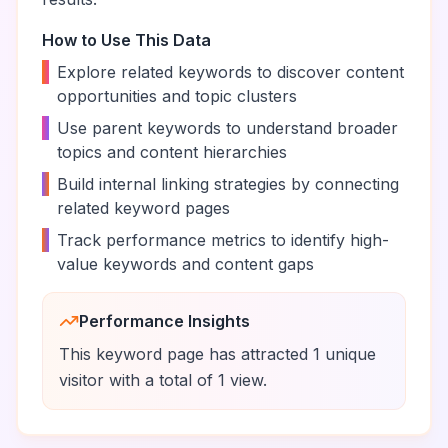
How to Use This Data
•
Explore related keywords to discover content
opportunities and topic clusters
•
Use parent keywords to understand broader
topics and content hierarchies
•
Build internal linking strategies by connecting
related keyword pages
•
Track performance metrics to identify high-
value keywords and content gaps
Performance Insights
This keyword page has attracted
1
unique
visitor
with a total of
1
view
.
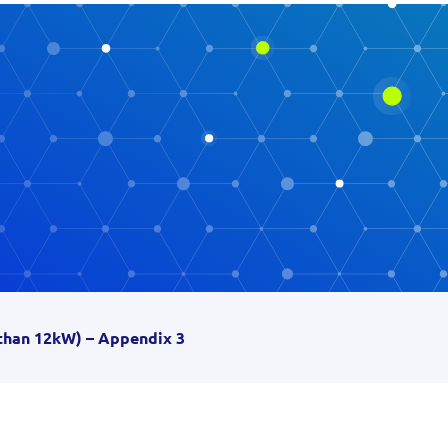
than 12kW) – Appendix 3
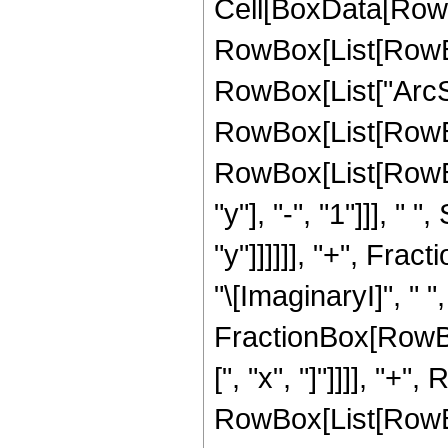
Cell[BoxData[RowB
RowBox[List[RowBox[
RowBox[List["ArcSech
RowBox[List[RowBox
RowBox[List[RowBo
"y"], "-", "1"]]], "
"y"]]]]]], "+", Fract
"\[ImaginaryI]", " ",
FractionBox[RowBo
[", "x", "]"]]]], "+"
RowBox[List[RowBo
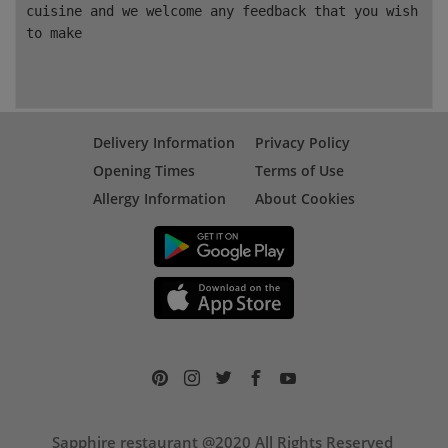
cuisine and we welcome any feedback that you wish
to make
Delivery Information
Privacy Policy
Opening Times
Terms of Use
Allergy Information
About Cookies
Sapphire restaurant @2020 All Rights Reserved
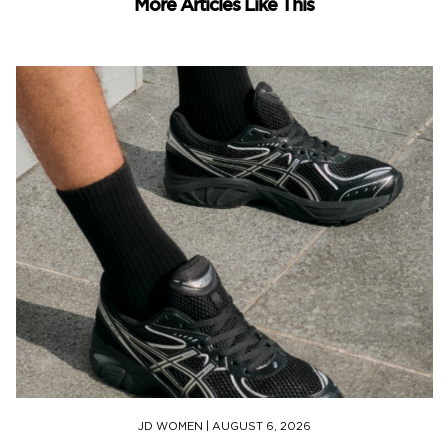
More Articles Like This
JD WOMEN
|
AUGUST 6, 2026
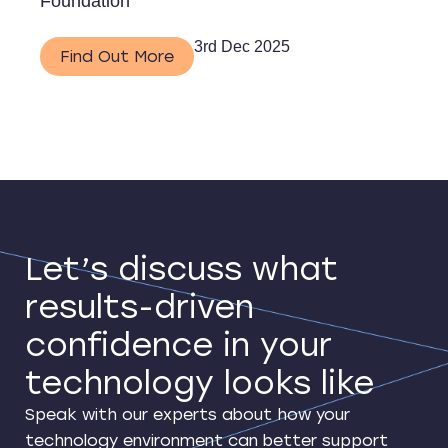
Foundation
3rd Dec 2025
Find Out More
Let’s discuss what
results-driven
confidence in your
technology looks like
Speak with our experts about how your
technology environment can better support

——————————

§ WORK TASK
Convert every line of text in the listing above into a numbered list, skipping any blank lines. Leave the pictures out of your answer.

§ RESULT OF THE EXERCISE
1. How to Use This Data
2. •
3. Explore related keywords to discover content
4. opportunities and topic clusters
5. •
6. Use parent keywords to understand broader
7. topics and content hierarchies
8. •
9. Build internal linking strategies by connecting
10. related keyword pages
11. •
12. Track performance metrics to identify high-
13. value keywords and content gaps
14. Performance Insights
15. This keyword page has attracted
16. 1
17. unique
18. visitor
19. with a total of
20. 1
21. view
22. .
23. than 12kW) – Appendix 3
24. Cell[BoxData[RowB
25. RowBox[List[RowBox[
26. RowBox[List["ArcSech
27. RowBox[List[RowBox
28. RowBox[List[RowBo
29. "y"], "-", "1"]]], "
30. "y"]]]]]], "+", Fract
31. "\[ImaginaryI]", " ",
32. FractionBox[RowBo
33. [", "x", "]"]]]], "+"
34. RowBox[List[RowBo
35. cuisine and we welcome any feedback that you wish
36. to make
37. Delivery Information
38. Privacy Policy
39. Opening Times
40. Terms of Use
41. Allergy Information
42. About Cookies
43. Sapphire restaurant @2020 All Rights Reserved
44. More Articles Like This
45. JD WOMEN
46. |
47. AUGUST 6, 2026
48. Foundation
49. 3rd Dec 2025
50. Find Out More
51. Let’s discuss what
52. results-driven
53. confidence in your
54. technology looks like
55. Speak with our experts about how your
56. technology environment can better support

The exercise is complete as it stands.